TASKS
1. Answer these questions about the cavity ring-down excerpt, marking each answer (a), (b), or (c):
(a) Which PMT model is used to record ring-down curves?
(b) How many ring-down signals are averaged for each selected filter angle?
(c) At what frequency is the LED turned on and off in pulsed mode?
2. Summarize the cavity ring-down excerpt in two sentences.
3. Rewrite the cavity ring-down excerpt from "While the above" to "ring-down (NB-CRD) method.", swapping "optical resonators" for "optical cavities".

TEXT EXCERPT

= = = =

While the above methods work in principle, they substantially complicate the use of optical resonators and either are difficult to implement or do not allow us to accurately retrieve the path length with spectral resolution and coverage. Here, we present two new methods: (1) integrated calibration by means of optical modulation (ICOM), which enables a high accuracy with spectral resolution and coverage in a relatively simple setup, easing the hitherto efforts needed in calibration. (2) We also present a closer look at the narrow-band cavity ring-down (NB-CRD) method.
3.1 Method description
The extension of the cavity ring-down method allows the retrieval of wavelength-dependent path length information by placing a wavelength-discriminating element in the instrument's light path. Ideally, the transmitted wavelength window should be tunable over the full range of wavelengths. One convenient, simple, and robust solution is to exploit the sensitivity of interference band-pass filters to the light incidence angle. The higher the incidence angle, the shorter the centre wavelength of the transmitted light (Fig. 1; Pollack, 1966). At the same time, the transmission peak is slightly broadened and the peak transmission is reduced. The maximum tilt angle is determined geometrically, when the effective section of the filter (perpendicular to the incident light) becomes smaller than the beam diameter. Typically, the usable wavelength range is on the order of 30 nm or 10 % of the centre wavelength. This approximately matches typical bandwidths of high-reflectivity mirrors and allows spectrally complete path length information for optimal mirror–filter combinations. The spectral tuning range could be extended by using multiple interference filters.
3.2 Instrument implementation
Figure 2 shows a schematic of the instrumental setup including an NB-CRD system. To record ring-down curves, a mirror is introduced into the light path, directing the light exiting the resonator onto a PMT (Hamamatsu H6780-01). The PMT signal is amplified by a custom three-stage amplifier and analysed by a small USB oscilloscope (PicoScope 2204). The highest sensitivity of the utilised PMT is at 400 nm. A Schott BG25 band-pass filter directly in front of the PMT blocks light with wavelengths longer than 470 nm. The interference filter used in this study (LOT-Oriel 442FS02-50) has a nominal centre wavelength of 441.6 nm at a nominal full width at half maximum of 1.0 nm. The LED feeding the resonator can be switched from the usual constant current operation into a pulsed mode using custom circuitry, in which it is turned on and off with a frequency of 8.7 kHz. A LabVIEW interface is used to control the tilt angle of the filter, record the ring-down signal from the oscilloscope, average data, fit the model function, and save the results.
3.3 Calibration routine
Path length calibration using NB-CRD is performed as follows. First, by acquiring spectra under constant illumination and different filter angles, the spectrometer wavelength calibration is used to determine the angle-specific centre transmission wavelength. Then, the LED is switched to pulsed operation and, for each selected filter angle, i.e. wavelength, ring-down signals are recorded with the PMT, of which 1000 are averaged. The path length is determined from an exponential fit to the ring-down signal. Usually, three sets are taken for each position to determine their standard deviation as a measure of precision. The wavelength-resolved calibration curve is derived by fitting a polynomial to wavelength-mapped data points. Depending on the number of sampling points and ring-down measurement sets per point, a calibration L(λ) takes between 30 and 60 min.

= = = =

DATA EXCERPTS

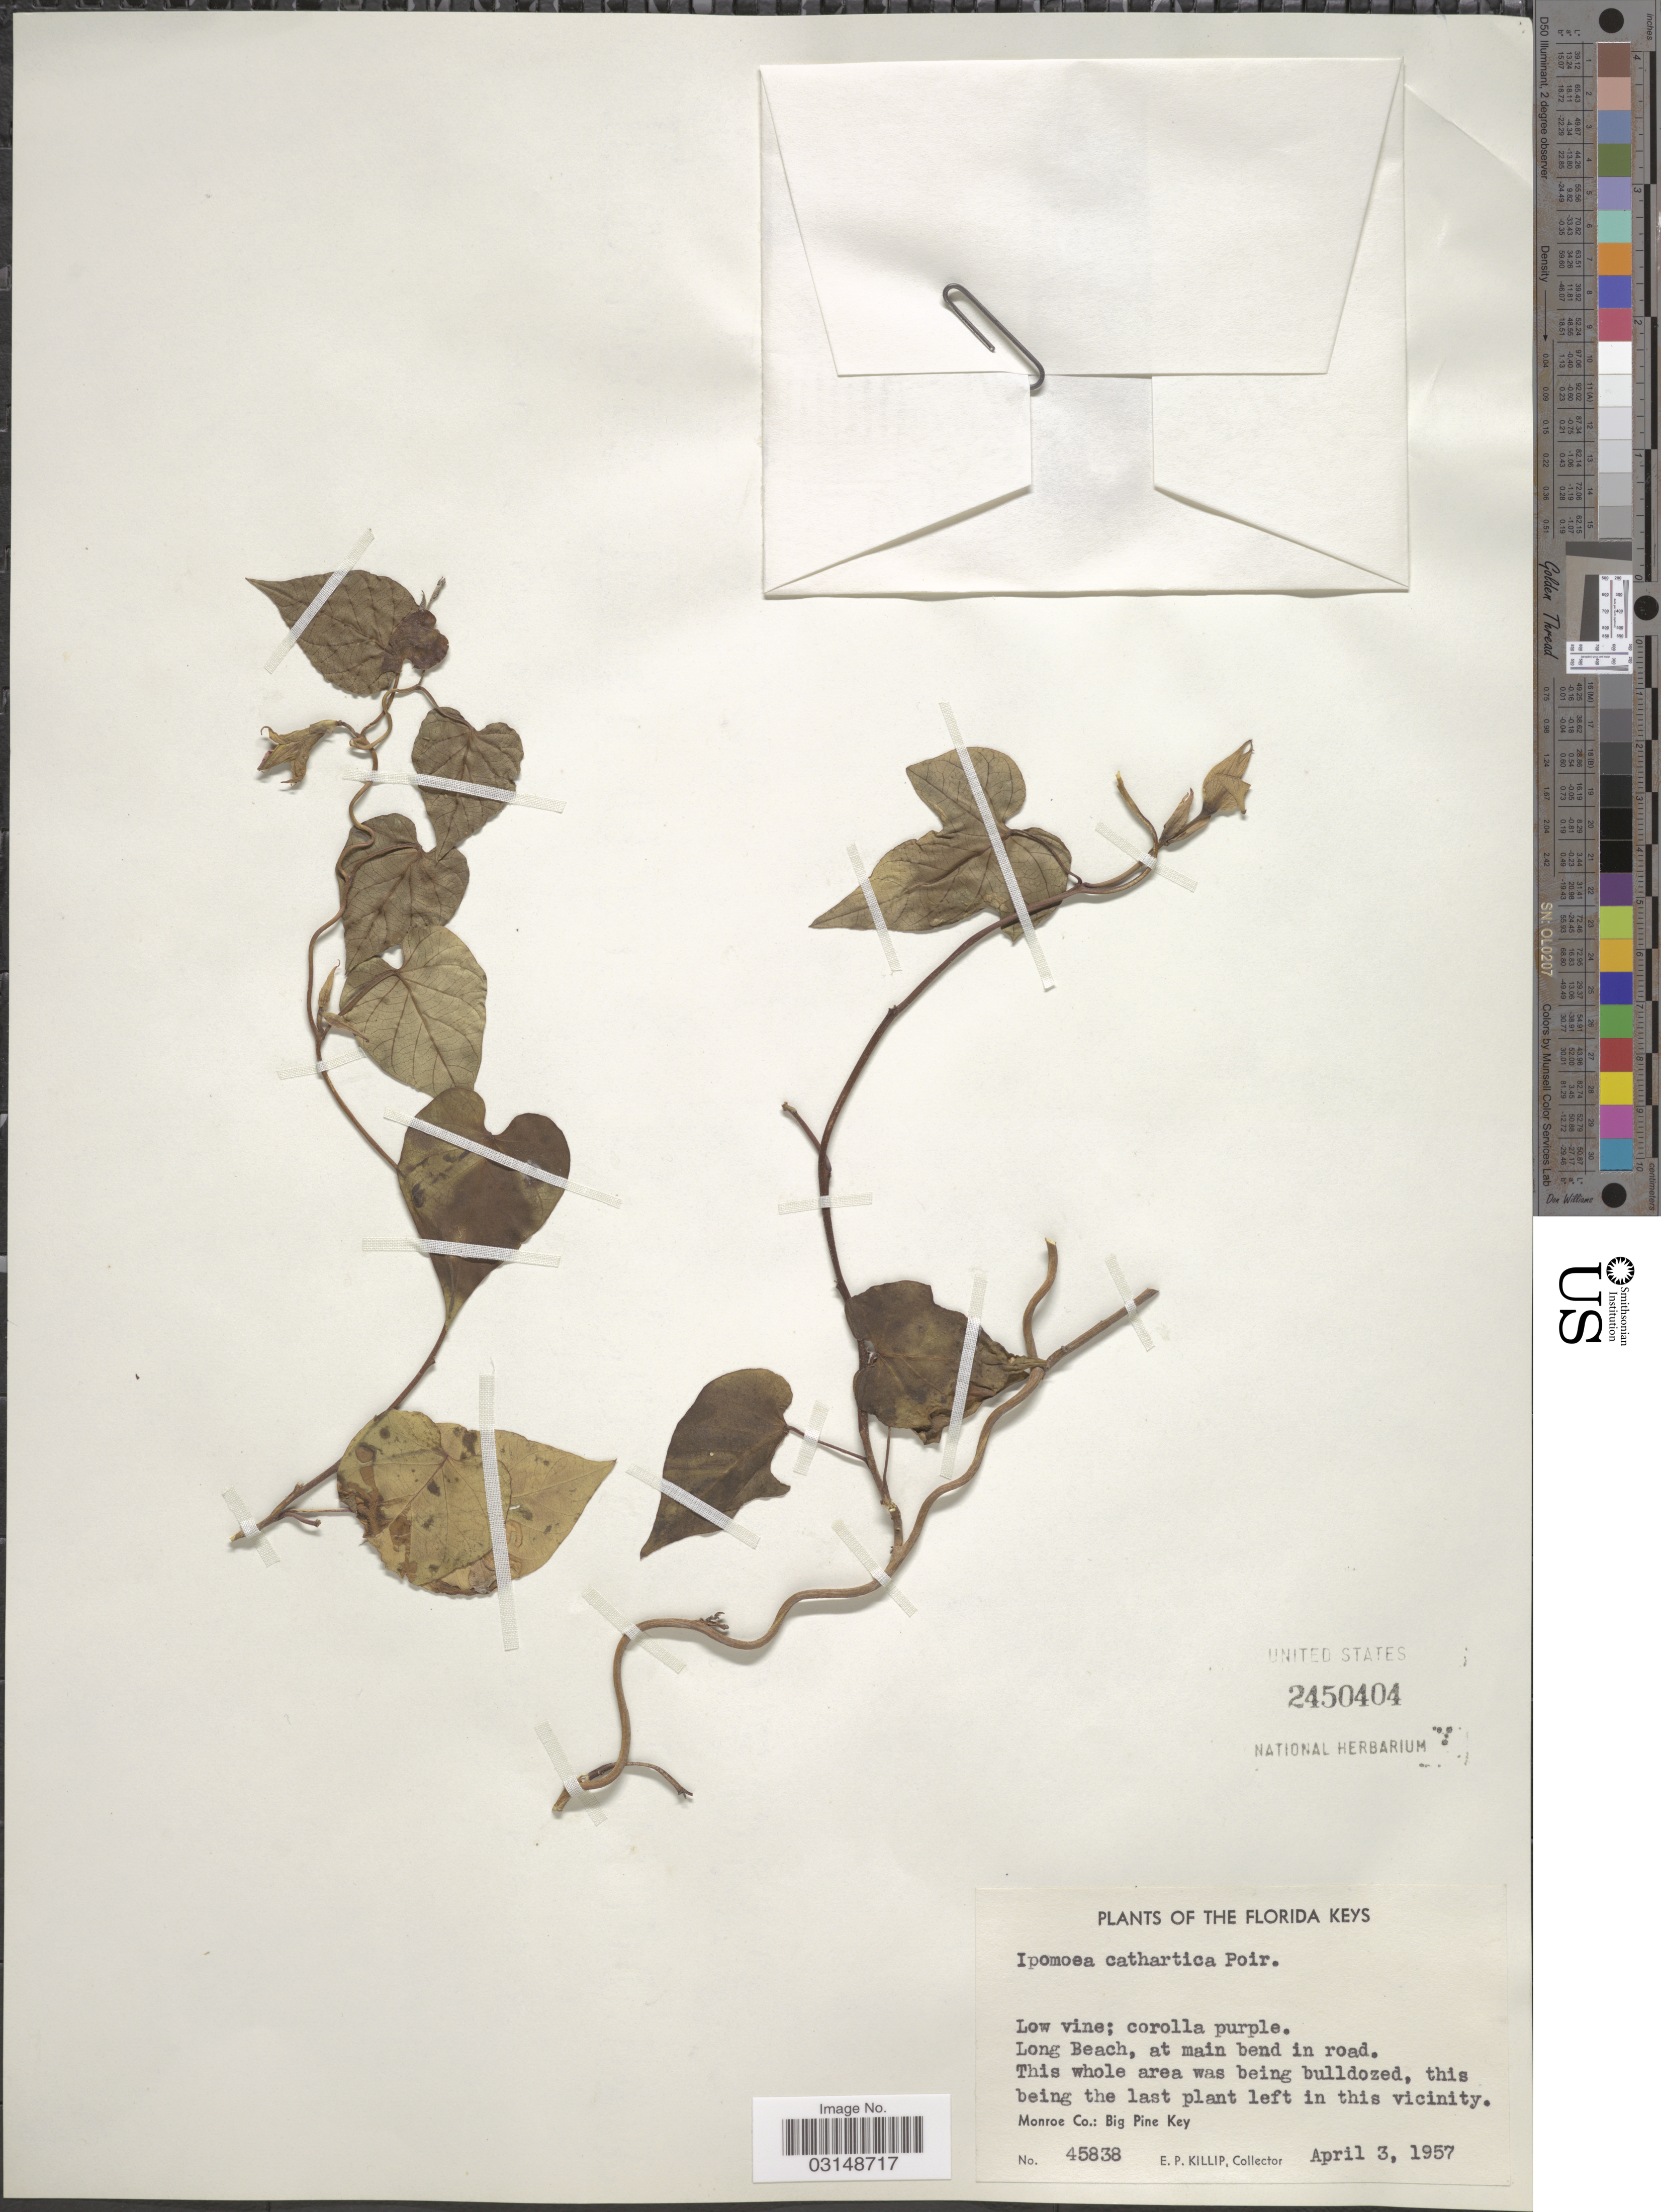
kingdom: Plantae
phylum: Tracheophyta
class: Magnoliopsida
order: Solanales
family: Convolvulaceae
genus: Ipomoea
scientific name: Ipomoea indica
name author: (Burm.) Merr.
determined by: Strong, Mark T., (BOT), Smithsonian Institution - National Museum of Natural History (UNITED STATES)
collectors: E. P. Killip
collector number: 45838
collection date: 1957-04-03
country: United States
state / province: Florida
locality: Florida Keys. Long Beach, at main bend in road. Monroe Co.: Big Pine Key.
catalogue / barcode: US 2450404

= = = =

ANSWERS TO THE PROBLEMS
1.
(a) Hamamatsu H6780-01
(b) 1000
(c) 8.7 kHz

2. The narrow-band cavity ring-down method retrieves wavelength-dependent path length by placing a tiltable interference band-pass filter in the light path, which gives a usable wavelength range of about 30 nm or 10% of the centre wavelength. In the calibration, ring-down signals are recorded with a PMT at each filter angle and fitted exponentially, and a polynomial fit then gives a wavelength-resolved calibration curve in 30 to 60 minutes.

3.
While the above methods work in principle, they substantially complicate the use of optical cavities and either are difficult to implement or do not allow us to accurately retrieve the path length with spectral resolution and coverage. Here, we present two new methods: (1) integrated calibration by means of optical modulation (ICOM), which enables a high accuracy with spectral resolution and coverage in a relatively simple setup, easing the hitherto efforts needed in calibration. (2) We also present a closer look at the narrow-band cavity ring-down (NB-CRD) method.